While the full scope of contemporary critical theory is beyond the reach of this particular chapter, I conclude by suggesting how modern critical paradigms for understanding disability could contribute to future approaches to formalist analysis of medieval literature. As Edward Wheatley has argued in a foundational work on blindness in medieval culture, “the term cripple, shorted to crip,” has been powerfully reclaimed by disabled people as well as cultural critics and disability scholars “to represent the inversion of earlier disempowerment as they engage in both political and scholarly activism.”16 Wheatley’s call to “crip” the Middle Ages – that is, to think critically about how disability subverts perceived norms – could well be extended beyond medieval narrative per se to very profound questions of literary form and its effects on the audience.
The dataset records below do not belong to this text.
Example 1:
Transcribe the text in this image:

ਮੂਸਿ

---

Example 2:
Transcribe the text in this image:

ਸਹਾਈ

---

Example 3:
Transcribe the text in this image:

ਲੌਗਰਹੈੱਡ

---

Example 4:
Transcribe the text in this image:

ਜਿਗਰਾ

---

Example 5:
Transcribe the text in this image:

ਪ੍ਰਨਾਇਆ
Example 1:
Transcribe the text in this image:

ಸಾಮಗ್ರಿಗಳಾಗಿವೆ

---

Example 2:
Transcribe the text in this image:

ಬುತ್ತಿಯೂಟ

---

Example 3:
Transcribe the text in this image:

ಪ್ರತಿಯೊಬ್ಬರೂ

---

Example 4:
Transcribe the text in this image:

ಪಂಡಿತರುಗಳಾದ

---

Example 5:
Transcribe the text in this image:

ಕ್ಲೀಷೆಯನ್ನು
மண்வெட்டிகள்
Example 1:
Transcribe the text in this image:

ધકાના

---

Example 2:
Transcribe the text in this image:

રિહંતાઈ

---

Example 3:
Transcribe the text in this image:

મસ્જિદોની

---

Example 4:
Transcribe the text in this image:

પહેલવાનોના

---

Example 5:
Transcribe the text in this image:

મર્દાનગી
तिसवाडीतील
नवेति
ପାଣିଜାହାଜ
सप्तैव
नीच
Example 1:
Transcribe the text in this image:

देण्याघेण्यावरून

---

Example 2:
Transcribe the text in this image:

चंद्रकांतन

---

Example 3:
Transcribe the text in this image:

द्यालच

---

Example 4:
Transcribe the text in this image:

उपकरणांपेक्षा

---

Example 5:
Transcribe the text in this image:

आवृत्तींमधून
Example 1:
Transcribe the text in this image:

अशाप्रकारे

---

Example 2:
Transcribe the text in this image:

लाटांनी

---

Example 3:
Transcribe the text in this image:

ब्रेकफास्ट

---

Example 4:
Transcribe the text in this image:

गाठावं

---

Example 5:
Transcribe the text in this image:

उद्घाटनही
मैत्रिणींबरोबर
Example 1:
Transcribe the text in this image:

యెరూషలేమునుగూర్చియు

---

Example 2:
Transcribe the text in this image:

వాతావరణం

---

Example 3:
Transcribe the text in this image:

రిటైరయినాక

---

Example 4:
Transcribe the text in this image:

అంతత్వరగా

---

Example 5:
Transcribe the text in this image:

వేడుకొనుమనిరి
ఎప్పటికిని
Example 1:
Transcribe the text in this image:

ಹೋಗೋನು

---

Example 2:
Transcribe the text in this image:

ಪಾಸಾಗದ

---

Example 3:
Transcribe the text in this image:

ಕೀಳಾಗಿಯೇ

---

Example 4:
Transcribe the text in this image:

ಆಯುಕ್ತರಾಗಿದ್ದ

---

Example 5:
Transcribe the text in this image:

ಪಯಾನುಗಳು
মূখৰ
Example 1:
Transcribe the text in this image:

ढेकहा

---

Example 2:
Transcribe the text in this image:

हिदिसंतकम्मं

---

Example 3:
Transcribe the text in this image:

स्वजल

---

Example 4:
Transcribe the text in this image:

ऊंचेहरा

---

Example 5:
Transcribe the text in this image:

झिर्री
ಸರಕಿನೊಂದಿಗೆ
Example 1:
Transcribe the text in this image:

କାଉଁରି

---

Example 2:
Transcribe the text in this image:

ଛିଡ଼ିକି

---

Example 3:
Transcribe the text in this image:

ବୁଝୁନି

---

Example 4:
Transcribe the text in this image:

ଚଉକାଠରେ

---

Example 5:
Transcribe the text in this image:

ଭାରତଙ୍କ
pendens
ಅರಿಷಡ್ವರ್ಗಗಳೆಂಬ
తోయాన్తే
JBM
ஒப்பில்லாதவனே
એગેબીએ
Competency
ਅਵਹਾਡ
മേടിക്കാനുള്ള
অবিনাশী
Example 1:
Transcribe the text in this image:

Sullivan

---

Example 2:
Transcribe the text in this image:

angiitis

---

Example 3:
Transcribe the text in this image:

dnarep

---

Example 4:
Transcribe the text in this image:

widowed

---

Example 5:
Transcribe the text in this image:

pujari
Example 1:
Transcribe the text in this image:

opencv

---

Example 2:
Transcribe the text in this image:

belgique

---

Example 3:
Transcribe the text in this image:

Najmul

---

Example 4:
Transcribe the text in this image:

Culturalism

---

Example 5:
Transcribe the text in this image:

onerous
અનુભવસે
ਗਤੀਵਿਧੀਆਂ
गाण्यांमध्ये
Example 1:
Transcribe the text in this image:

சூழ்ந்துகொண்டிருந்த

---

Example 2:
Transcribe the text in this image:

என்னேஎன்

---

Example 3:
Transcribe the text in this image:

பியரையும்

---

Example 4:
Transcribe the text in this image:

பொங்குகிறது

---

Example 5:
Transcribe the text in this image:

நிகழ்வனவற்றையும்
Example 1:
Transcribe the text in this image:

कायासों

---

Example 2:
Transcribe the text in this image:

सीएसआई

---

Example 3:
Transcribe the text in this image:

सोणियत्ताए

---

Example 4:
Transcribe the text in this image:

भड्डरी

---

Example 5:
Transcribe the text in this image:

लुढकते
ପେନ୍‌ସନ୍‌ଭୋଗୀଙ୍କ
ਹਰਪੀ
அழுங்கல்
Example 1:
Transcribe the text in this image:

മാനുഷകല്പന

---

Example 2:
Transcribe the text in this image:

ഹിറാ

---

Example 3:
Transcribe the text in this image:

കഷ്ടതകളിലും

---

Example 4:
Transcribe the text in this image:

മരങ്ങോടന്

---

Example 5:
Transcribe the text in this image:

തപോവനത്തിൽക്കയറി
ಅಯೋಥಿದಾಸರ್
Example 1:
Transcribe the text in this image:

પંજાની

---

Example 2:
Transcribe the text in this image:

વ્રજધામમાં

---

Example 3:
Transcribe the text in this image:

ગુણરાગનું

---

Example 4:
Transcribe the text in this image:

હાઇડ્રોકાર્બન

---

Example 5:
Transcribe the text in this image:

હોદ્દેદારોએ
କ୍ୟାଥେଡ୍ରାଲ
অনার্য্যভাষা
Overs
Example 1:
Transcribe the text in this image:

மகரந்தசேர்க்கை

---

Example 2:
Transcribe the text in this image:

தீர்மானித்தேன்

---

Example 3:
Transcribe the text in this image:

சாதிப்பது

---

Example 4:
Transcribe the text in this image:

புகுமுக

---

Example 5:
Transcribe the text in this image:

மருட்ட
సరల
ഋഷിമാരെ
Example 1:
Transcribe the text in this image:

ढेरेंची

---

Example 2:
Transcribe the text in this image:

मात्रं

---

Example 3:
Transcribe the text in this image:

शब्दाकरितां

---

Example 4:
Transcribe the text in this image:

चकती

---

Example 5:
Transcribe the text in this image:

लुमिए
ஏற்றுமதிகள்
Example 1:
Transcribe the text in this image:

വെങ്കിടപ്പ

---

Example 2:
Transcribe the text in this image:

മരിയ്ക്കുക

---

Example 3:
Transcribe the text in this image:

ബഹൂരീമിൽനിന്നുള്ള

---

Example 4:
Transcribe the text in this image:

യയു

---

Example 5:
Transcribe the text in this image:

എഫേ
In a study (published in the same year as Wheatley’s) theorizing the representation of disability in modern art, Tobin Siebers argues that “disability as a critical framework ... questions the presuppositions underlying definitions of aesthetic production and appreciation,” and disability can emerge as “an aesthetic value in itself worthy of future development.”17 If, as Eleanor Johnson has astutely observed in a slightly different context, Chaucer uses rhetorical phenomena such as rhyme and syntax to perpetually stage the “problem of rendering meaning sense-perceptible,” then disability itself is part of this future development.18 That is, attending to the complexity of literary form goes hand-in-hand with an ongoing appreciation for the range of human variance across time. Whether formalist approaches to disability in medieval literature set out to “crip” the past, to make the case for the aesthetic value of disability, or to expose “disability myths” that frame our perceptions of rhetorical embodiment from classical antiquity to the present (as Jay T. Dolmage has recently demonstrated), disability provides a productive entry point for reassessing not only the social norms of a distant past but also future forms of art and aesthetics.19
A longue durée understanding of disability still has much to gain from medieval texts, and a “newe world” of literary interpretation can indeed open up when we seriously engage with historically distant cultural productions and social frameworks that are alien, “awkward,” or contingently parallel to our own.20 A careful attentiveness to literary form that is mindful of social constructions of the body demonstrates the nuances of medieval understandings of disability and human variety. When taken as a whole – or even when disaggregated into component parts – the Monk’s tales offer a multifaceted venue to explore how the cultural signs of disability are negotiated, deployed, and interrogated through artistic form.